Nuestros antepasados vivían tan ricamente sin vacunas ni medicinas… pero la palmaban a las primeras de cambio con un resfriado mal curado o una herida infectada. Se quedaban ciegos por la falta de insulina o “les daba un aire” provocado por una tensión arterial mal controlada.
Comprendo que el que no se quiera poner vacunas que lo haga. Pero no sometan a sus caprichos al resto del personal.

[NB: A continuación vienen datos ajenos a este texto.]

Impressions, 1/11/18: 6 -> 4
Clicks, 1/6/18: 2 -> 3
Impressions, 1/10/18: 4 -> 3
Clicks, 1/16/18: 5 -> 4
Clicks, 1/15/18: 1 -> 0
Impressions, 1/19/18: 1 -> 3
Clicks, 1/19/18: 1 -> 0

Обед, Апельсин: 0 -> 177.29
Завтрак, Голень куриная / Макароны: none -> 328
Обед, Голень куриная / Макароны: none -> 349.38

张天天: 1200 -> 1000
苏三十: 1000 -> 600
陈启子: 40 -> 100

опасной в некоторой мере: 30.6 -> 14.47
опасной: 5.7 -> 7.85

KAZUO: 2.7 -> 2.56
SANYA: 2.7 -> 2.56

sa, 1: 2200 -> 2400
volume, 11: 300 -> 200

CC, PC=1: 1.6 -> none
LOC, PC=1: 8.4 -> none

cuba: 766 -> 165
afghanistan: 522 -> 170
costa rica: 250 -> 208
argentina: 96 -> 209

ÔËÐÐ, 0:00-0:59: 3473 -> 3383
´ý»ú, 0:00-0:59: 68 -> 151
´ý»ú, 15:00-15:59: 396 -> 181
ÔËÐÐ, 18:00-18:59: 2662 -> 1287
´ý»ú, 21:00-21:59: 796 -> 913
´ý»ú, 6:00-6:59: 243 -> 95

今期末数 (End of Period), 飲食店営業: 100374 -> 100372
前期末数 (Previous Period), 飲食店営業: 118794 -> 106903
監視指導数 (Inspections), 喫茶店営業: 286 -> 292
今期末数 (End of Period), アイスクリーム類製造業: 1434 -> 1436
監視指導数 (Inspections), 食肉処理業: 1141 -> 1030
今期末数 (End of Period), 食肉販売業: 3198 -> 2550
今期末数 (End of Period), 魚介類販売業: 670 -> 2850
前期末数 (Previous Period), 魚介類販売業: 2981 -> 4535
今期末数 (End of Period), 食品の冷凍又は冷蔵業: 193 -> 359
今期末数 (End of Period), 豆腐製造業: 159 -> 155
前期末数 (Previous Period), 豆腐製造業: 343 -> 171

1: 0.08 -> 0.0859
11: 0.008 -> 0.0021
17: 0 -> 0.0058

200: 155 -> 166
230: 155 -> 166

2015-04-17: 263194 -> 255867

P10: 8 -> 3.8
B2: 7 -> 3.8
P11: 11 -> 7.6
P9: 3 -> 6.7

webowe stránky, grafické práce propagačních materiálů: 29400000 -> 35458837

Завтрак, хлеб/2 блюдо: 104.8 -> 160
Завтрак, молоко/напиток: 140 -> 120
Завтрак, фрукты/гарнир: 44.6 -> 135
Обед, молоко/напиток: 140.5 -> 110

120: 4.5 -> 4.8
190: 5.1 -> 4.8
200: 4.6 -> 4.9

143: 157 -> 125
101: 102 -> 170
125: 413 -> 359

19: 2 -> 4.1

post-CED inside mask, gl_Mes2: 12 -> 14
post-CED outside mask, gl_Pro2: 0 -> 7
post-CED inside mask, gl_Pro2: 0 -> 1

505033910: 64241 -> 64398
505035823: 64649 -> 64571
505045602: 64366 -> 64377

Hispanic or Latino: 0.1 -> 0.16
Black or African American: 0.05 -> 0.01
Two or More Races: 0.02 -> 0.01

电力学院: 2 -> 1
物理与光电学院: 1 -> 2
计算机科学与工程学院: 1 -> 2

Que el que no se quiera poner mascarillas, se vaya a triscar a lo alto de un monte, donde no tiene que guardar distancia de seguridad con los olivos. Que el que quiera una medicina alternativa la use con su dilecta madre. Pero que se dejen de hacer recomendaciones propias de unas ideas medievales y faltas por completo de rigor.
Estoy esperando la vacuna del Covid 19 como el agua de mayo. Me pondré el primero en la cola para inoculármela y si después cojo el bicho… mala suerte. Yo habré hecho lo que he podido.